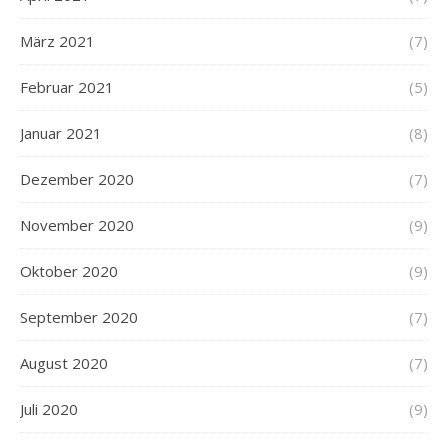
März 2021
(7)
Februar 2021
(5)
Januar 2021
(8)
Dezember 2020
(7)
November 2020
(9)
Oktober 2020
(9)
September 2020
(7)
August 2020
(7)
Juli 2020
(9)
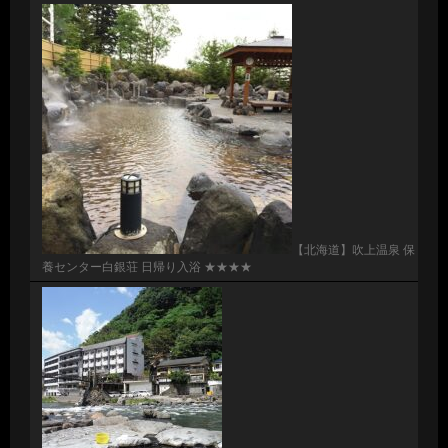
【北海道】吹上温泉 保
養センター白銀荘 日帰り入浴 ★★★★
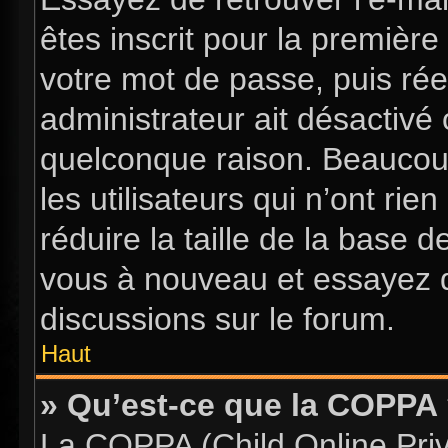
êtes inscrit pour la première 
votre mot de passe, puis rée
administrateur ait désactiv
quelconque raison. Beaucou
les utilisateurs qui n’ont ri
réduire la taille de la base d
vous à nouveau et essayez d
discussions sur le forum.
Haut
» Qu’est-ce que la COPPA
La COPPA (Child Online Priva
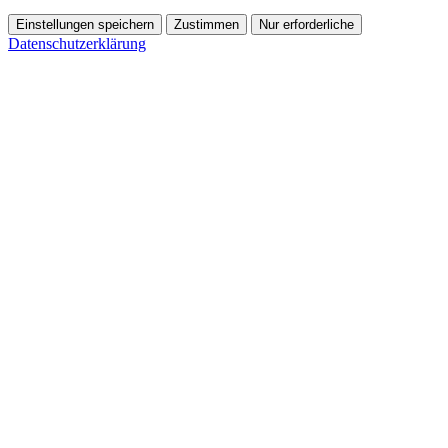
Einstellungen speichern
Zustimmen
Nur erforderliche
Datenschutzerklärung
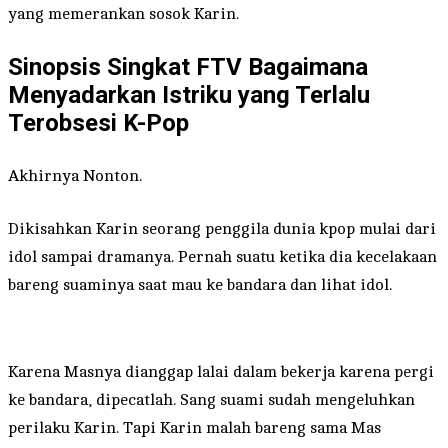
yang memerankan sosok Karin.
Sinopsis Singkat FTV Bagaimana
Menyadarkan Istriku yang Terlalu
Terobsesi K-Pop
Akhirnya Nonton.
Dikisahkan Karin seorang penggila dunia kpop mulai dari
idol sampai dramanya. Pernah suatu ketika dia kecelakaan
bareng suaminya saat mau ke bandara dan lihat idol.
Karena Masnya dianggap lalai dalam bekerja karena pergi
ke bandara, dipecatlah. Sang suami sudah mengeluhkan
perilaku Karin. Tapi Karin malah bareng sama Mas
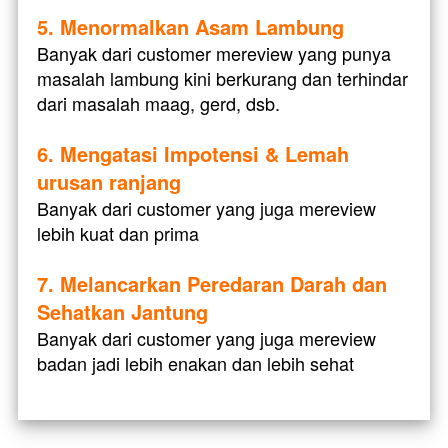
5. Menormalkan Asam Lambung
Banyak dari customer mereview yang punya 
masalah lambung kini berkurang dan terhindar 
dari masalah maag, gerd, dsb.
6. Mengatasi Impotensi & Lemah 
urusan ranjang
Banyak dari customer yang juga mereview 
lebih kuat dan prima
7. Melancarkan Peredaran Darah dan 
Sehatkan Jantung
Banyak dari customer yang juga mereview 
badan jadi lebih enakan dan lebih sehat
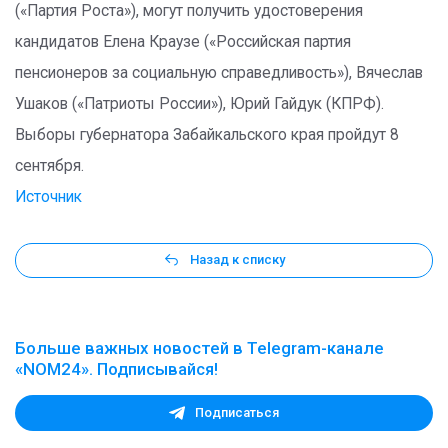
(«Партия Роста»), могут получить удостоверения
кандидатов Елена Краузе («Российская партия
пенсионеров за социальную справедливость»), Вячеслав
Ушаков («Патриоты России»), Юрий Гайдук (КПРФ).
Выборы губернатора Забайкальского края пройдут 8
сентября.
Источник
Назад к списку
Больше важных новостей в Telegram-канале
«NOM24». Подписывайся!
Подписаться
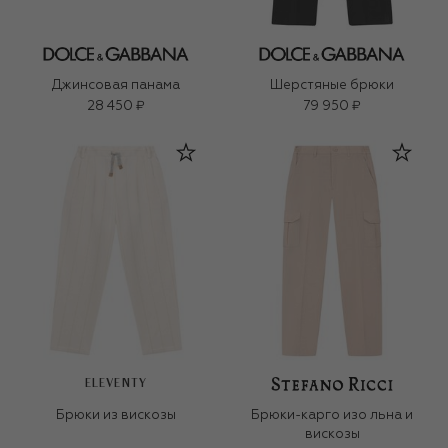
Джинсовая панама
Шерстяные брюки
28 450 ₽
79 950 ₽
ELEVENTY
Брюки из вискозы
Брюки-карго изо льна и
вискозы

* * *

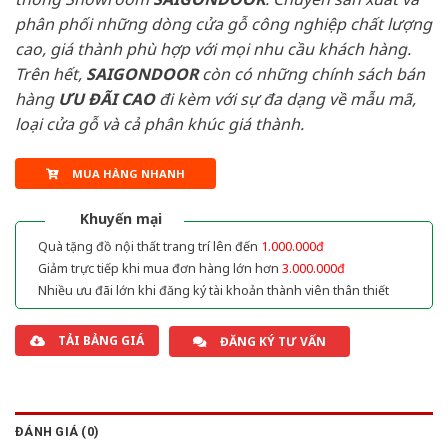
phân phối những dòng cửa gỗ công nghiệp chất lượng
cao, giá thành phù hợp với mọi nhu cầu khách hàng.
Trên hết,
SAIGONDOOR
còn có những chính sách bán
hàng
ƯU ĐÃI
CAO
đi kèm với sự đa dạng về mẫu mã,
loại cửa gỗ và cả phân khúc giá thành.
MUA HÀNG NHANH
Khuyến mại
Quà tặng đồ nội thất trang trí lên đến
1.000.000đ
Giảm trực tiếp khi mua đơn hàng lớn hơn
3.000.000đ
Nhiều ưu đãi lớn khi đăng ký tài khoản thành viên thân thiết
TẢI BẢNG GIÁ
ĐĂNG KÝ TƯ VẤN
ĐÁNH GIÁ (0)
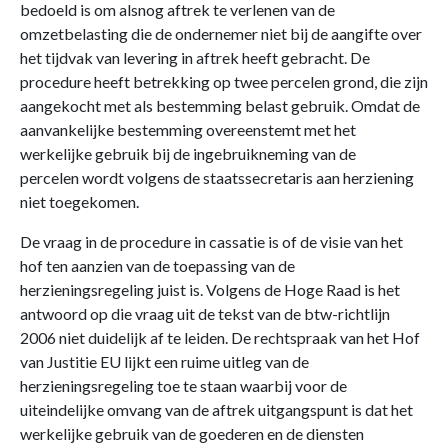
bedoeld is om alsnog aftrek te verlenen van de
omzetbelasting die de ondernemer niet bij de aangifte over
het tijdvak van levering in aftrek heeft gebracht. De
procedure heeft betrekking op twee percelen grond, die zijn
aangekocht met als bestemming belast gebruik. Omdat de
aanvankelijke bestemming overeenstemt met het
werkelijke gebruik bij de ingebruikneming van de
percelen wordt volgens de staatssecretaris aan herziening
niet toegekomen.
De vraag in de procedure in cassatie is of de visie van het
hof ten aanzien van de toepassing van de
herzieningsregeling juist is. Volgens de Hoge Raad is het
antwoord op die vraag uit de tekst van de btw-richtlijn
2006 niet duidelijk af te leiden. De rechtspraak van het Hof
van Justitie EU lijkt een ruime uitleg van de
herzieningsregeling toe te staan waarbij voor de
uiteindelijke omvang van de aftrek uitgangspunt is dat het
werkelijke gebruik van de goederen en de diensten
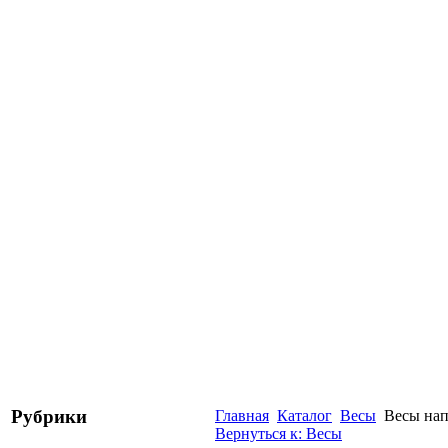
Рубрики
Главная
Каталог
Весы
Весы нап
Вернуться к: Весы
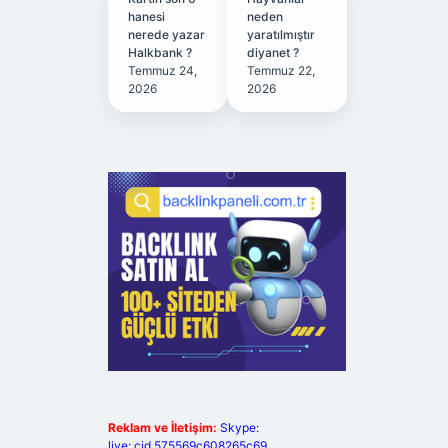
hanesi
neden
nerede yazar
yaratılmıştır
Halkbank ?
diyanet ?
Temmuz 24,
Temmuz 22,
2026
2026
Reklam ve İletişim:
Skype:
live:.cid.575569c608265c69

● **EXERCISE OBJECTIVE**:
Transcribe without alteration the lines of the items above, from the line containing "êtes inscrit pour la première" through the line containing "La COPPA (Child Online Priva", both lines included.

● **EXERCISE SOLUTION**:
êtes inscrit pour la première 
votre mot de passe, puis rée
administrateur ait désactiv
quelconque raison. Beaucou
les utilisateurs qui n’ont ri
réduire la taille de la base d
vous à nouveau et essayez d
discussions sur le forum.
Haut
» Qu’est-ce que la COPPA
La COPPA (Child Online Priva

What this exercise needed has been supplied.